By design, if the SMILES is invalid and can not be parsed with RDKit, it will result in a InvalidSMILESError. So make sure to validate and sanitize your SMILES strings before creating a MoleculeDatapoint.

Example

Create a molecule datapoint

datapoint = MoleculeDatapoint( ... task_id="toxicity_prediction", ... smiles="CCCO", # propanol ... bool_label=True, ... numeric_label=0.8 ... )

Access molecular properties

print(f"Number of heavy atoms: {datapoint.number_of_atoms}")

Number of heavy atoms: 4

print(f"Molecular weight: {datapoint.molecular_weight:.2f}")

Molecular weight: 60.06

print(f"LogP: {datapoint.logp:.2f}")

LogP: 0.39

print(f"Number of rotatable bonds: {datapoint.num_rotatable_bonds}")

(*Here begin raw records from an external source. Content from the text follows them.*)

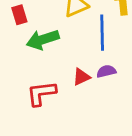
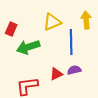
red rectangle: (19, 15) -> (11, 29), turned 40

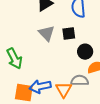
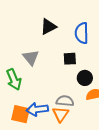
gray triangle: (47, 33) -> (31, 58), moved
gray semicircle: (80, 80) -> (65, 101), moved

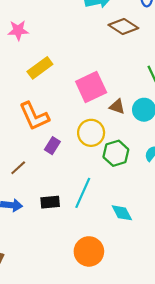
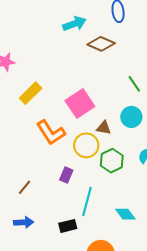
brown triangle: (117, 106) -> (104, 128), moved
orange L-shape: (34, 116) -> (51, 132), moved
purple rectangle: (52, 146) -> (66, 175), moved
black rectangle: (50, 202) -> (68, 226), moved

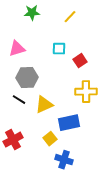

Number of rotatable bonds: 1

print(f"SMILES canonical: {datapoint.smiles_canonical}")

SMILES canonical: CCCO

Get molecular features

fingerprint = datapoint.get_fingerprint() print(f"Fingerprint shape: {fingerprint.shape if fingerprint is not None else None}")

Fingerprint shape: (2048,)

features = datapoint.get_features(featurizer_name="ecfp") print(f"Features shape: {features.shape if features is not None else None}")

Features shape: (2048,)

rdkit_mol `property`

rdkit_mol: Optional[Mol]

Get the RDKit molecule object.

This property lazily initializes the RDKit molecule if it hasn't been created yet. The molecule is cached to avoid recreating it multiple times.

Returns:

Type	Description
`Optional[Mol]`	Optional[Chem.Mol]: RDKit molecule object. Returns None if molecule creation fails.

number_of_atoms `property`

number_of_atoms: int

Get the number of heavy atoms in the molecule.

Returns:

Name	Type	Description
`int`	`int`	Number of heavy atoms in the molecule.